Ce soir, je vais mourir.

Le soleil a l’air de s’en aller se coucher tranquillement, et la haute cheminée d’usine balance sa fumée vers lui comme pour lui dire adieu.

Depuis un moment, il me semble qu’un petit animal étrange est venu se loger dans l’endroit le plus profond de mon cœur, je le vois, et je le sens ; il ne cesse de frémir et de trembler comme s’il avait peur et froid, et toujours il creuse plus avant comme s’il espérait trouver un endroit chaud où il pourrait se blottir pour longtemps.
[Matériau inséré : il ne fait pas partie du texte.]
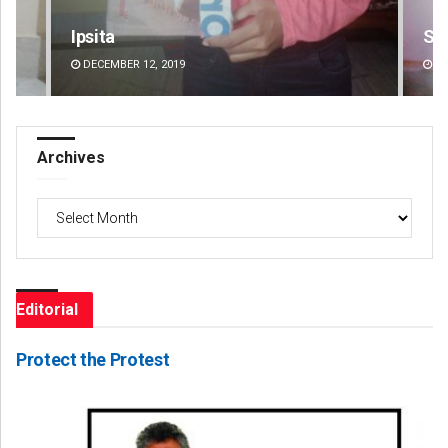
Sipra Mishra
ER 12, 2019
DECEMBER 12, 2019
Archives
Archives
Editorial
Protect the Protest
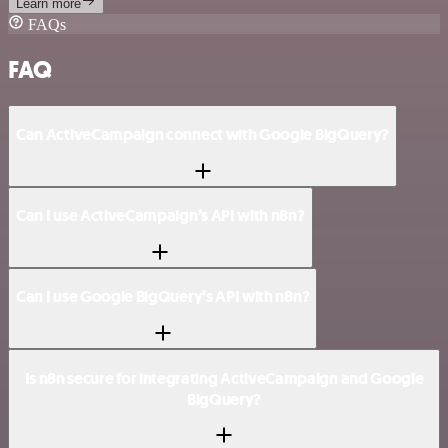
Learn more
FAQs
FAQ
Can ActiveCampaign connect with Google BigQuery?
Can I use ActiveCampaign’s API with n8n?
Can I use Google BigQuery’s API with n8n?
Is n8n secure for integrating ActiveCampaign and Google
BigQuery?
Mais il ne fait plus chaud dans mon cœur et tu peux fouiller avec tes fines griffes, petit animal tout blanc et lorsque tu auras pénétré au fond même de ma vie, tu continueras à frémir et à trembler tout comme les feuilles des peupliers qui frémissent parfois, sans qu’on sache d’où vient le vent.

Maintenant le jour descend, et je marche de la porte à la fenêtre sans me lasser ; il me semble que ce n’est plus moi qui agis et qui pense, et pendant que je marche dans ma chambre à peine plus longue que mon lit, je m’entends dire tout haut :

— Ma peine est apaisée !

J’en éprouve un soulagement, et je m’arrête près de la croisée.
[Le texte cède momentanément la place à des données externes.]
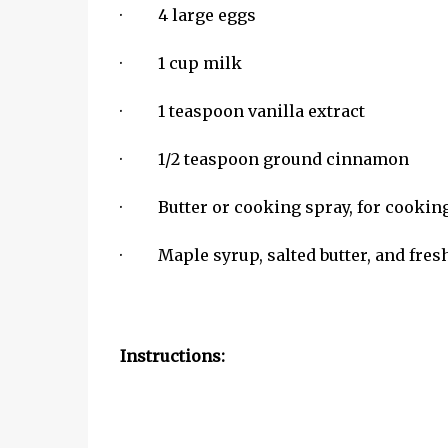
· 4 large eggs
· 1 cup milk
· 1 teaspoon vanilla extract
· 1/2 teaspoon ground cinnamon
· Butter or cooking spray, for cookin
· Maple syrup, salted butter, and fresh 
Instructions:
Le soleil est parti, et il ne reste plus que le rose du couchant sur la haute cheminée d’usine.

J’appuie mon front contre la vitre, et j’écoute ma voix qui reprend :

— Ma peine est apaisée.

Et comme si ma peine était devenue tout à coup une personne vivante, je la reconnais dans la fumée de la haute cheminée, elle a un visage blanc avec des yeux larges et pleins d’ombre ; elle s’éloigne en se traînant un peu, et par instant elle se courbe, comme si elle voulait se coucher sur les toits.

Mais, voici qu’une chauve-souris commence à tournoyer devant ma fenêtre ; elle vole comme les papillons en soulevant ses ailes l’une après l’autre, et elle fait des crochets si brusques que je crains toujours de la voir tomber.